Dollar Cost Averaging and the Investor

November 3rd, 2007

By: Stephen Bishop Jr. 

What is Dollar Cost Averaging?  A few have heard of it, however most have not.  When investing your hard earned money, dollar cost averaging is something you might want to consider.  So listen up! To explain dollar cost averaging to the every day consumer I will give a brief example:

Rather than investing your $1000 all at one time, in a stock for example, consider two things:

Let’s say you decide to invest your $1000 in equal amounts over the course of one year.  So you decide to invest $250 quarterly, for one year.  That is; $250 every three months for 12 months.  By doing this, you are more likely to purchase more shares at low prices rather than high prices.  Simply put, you are trying to protect yourself from a downturn in the market that may occur shortly after your investment.

It is important to point out that the market does have a positive average rate of return.  So by reducing your risk of a quick loss you may also be sacrificing return.  While there are many people both for and against this technique, it is always something to consider when investing your money.

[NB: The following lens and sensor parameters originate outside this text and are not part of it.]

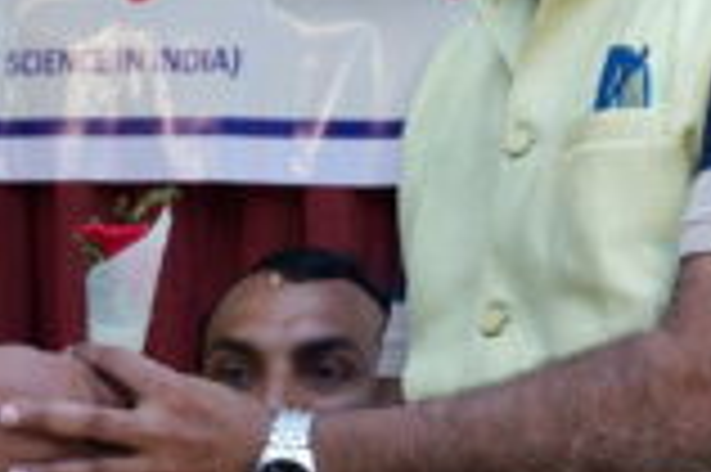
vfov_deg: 6.3
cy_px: 699
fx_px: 4222
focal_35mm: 214
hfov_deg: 9.6
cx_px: 500
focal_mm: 33
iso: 2000
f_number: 5.6
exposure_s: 1/160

One Response to “Dollar Cost Averaging and the Investor”

  1. Robert Tutsky Says:

    Stocks are always in flux, sometimes they’re up, sometimes down. What I would do with $1000 using the dollar cost averaging is invest, say, $30 per month in a favorite stock and do it every month without fail. The idea is when the stock is down you receive more shares, when the stock is up you get fewer shares but the shares are worth more. Over time you’ll realize a positive return on your money. That is how dollar cost averaging will work for you.